If a pattern is distorted in a systematic way, we may still be able to match it to an undistorted version
(Original images by Clker-Free-Vector-Images (balloon), OpenClipart-Vectors (print) and Alexander (notepad) from Pixabay)

Yet, even though this is a method that is considered well-understood, reliable, and potentially very accurate and precise 2, I am not sure you can "precisely measure, measure the redshift, measure the distance. A hundred percent conclusively". Science, at least as I understand it, always has to maintain some small level of humility.

Scientists may be able to confirm and hone the estimate of 290 000 000 years after the big bang for the age of Maisie's galaxy. Over time, further observations, new measurements, refinement in technique, or even theory, may lead to successive improvements in that age measurement and both greater accuracy and greater precision.2 But any claim of a conclusive measurement to a precision of 100% has a finality that sounds like something other than science to me.


Notes

1 Oddly, most webages I've seen that cite values for the age of the universe do not make it explicit whether these are American (109) or English (1012) billions! It seems to be assumed that, as with sulfur [i.e., sulphur], and perhaps soon aluminum and fosforus, we are all using American conventions.


2 Precision and accuracy are different. Consider an ammeter.


An ammeter (Image by Gerd Altmann from Pixabay)

Due to the method of reading a needle position against a scale there is a limit to precision (perhaps assumed to the nearest calibration, so to ±0.5 calibrations). This measurement error of ±0.5 units is, in effect, a limit in detail or resolution, but not an 'error' in the everyday sense of getting something wrong. However, if the meter had been miscalibrated, or over time has shifted from calibration, so the needle is misaligned (so perhaps the meter reads +0.15 A when it is not connected into a circuit) then that is inaccuracy. There is always some level of imprecision (some limit on how precise we can be), even when we have an accurate reading.


In science, a measurement normally offers a best estimate of a true value, with an error range acknowledging how far the real value might be from that best estimate. See the example below: Measurement B claims the most precision, but is actually inaccurate. Measurement A is the most accurate (but least precise).

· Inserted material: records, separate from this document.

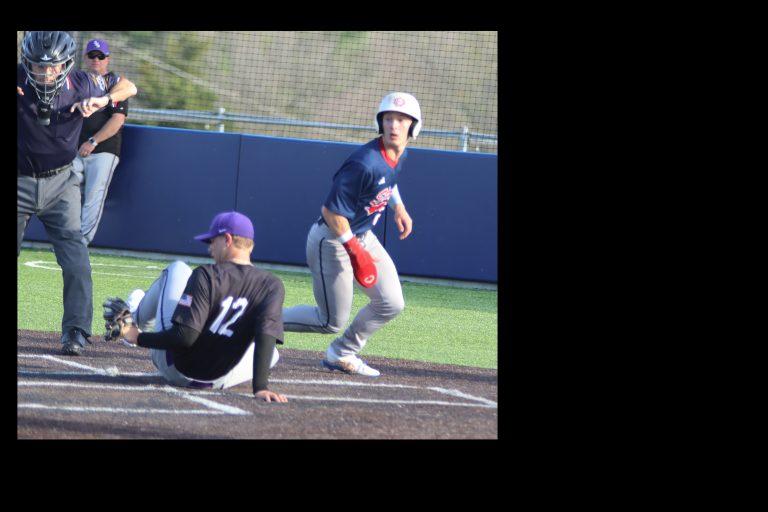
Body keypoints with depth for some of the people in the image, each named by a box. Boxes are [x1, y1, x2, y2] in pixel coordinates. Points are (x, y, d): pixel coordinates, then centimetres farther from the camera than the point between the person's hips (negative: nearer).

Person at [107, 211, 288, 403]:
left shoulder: (205, 275, -17)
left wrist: (138, 338, -12)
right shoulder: (272, 286, -9)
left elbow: (185, 336, -24)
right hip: (217, 382, 1)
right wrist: (260, 387, -28)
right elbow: (267, 335, -22)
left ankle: (134, 315, 35)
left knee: (177, 269, 13)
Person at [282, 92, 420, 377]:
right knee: (332, 322, -2)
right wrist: (355, 251, -25)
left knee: (392, 304, 7)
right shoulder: (365, 163, -30)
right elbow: (331, 211, -27)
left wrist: (398, 207, 16)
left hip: (363, 236, 9)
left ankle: (341, 354, 24)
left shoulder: (400, 155, -1)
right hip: (333, 240, -9)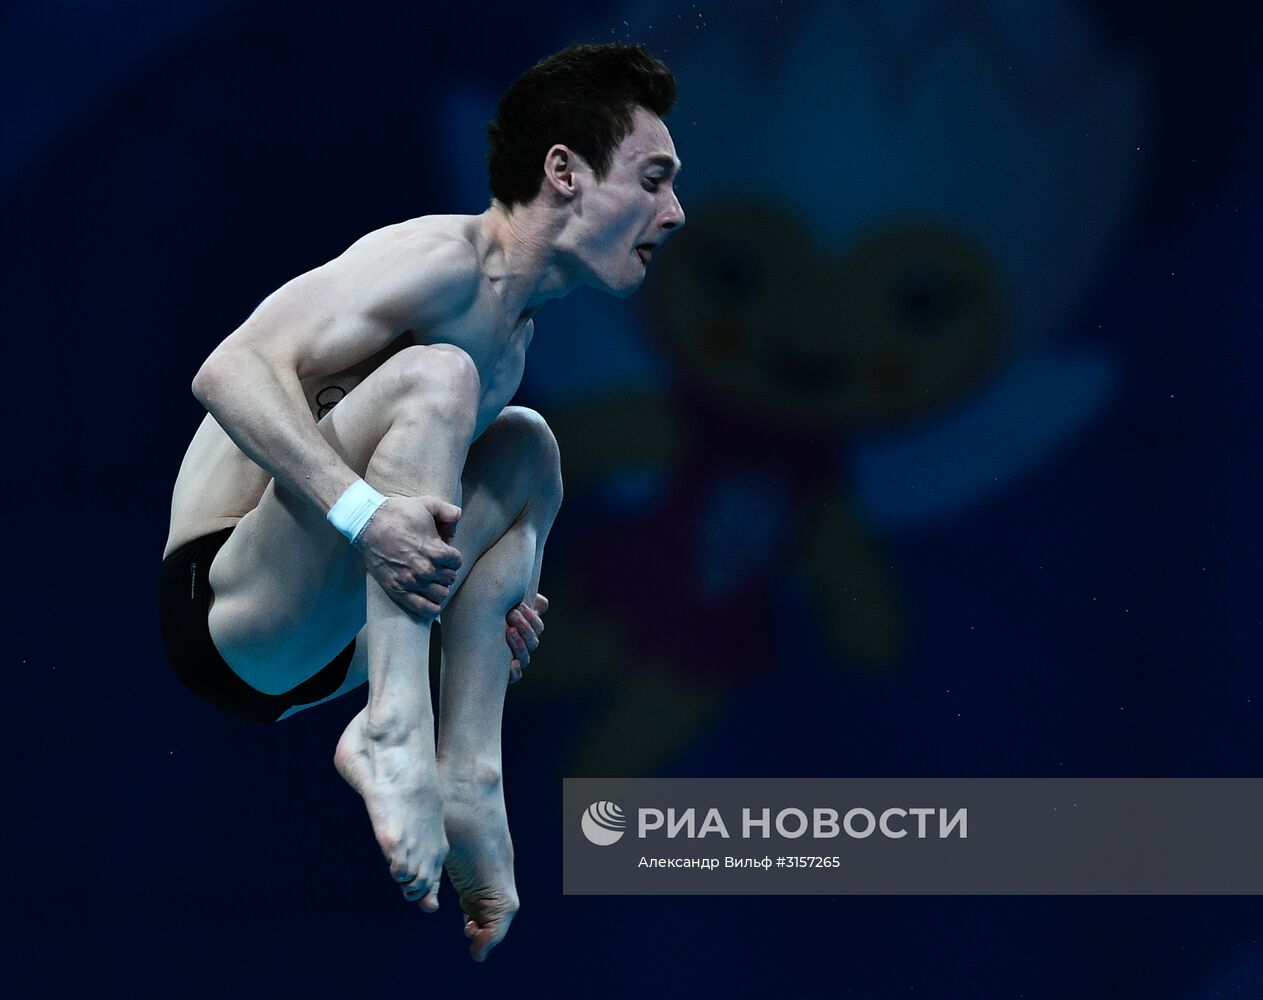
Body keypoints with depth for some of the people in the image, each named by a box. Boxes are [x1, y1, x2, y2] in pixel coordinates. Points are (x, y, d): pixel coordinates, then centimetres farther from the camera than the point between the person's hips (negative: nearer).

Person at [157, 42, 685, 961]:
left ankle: (466, 775, 2)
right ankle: (394, 734, -32)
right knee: (434, 374, -23)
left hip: (316, 649, 10)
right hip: (231, 614, -10)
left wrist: (499, 589, 7)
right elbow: (232, 372, -25)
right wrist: (362, 512, -36)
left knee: (524, 446, 19)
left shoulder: (517, 326, 15)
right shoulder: (447, 260, -14)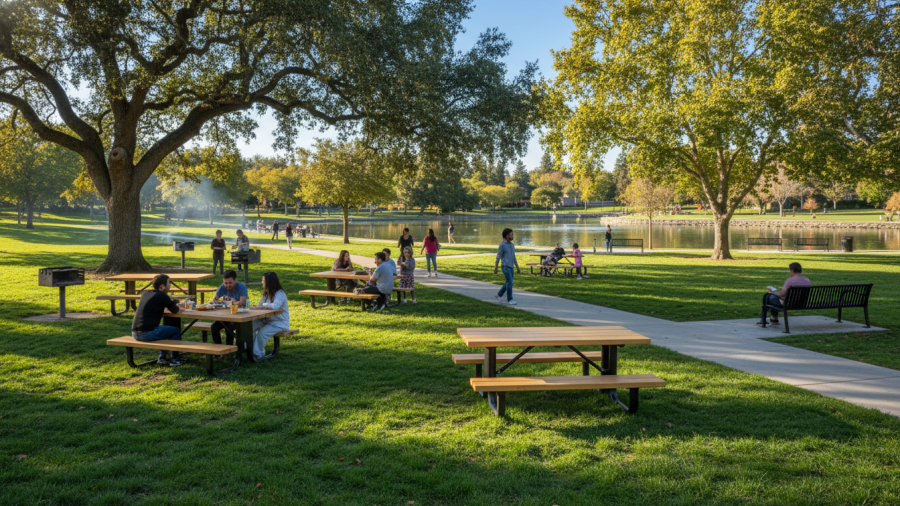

If we imagine that a galaxy was being seen as it was

275 000 000 years after the big bang

and three measurements of its age were given as:

A: 280 000 000 ± 30 000 000 years after the big bang

(i.e., 250 000 000 – 310 000 000)

B: 290 000 000 ± 10 000 000 years after the big bang

(i.e., 280 000 000 – 300 000 000)

C: 260 000 000 ± 20 000 000 years after the big bang

(i.e., 240 000 000 – 280 000 000)

then measurement B is more precise (it narrows down the possible range the most) but is inaccurate (as the actual age falls outside the range of this measurement). Of course, unlike in such a hypothetical example, in a real case we would not know the actual age to allow us to decide which of the measurements is more accurate.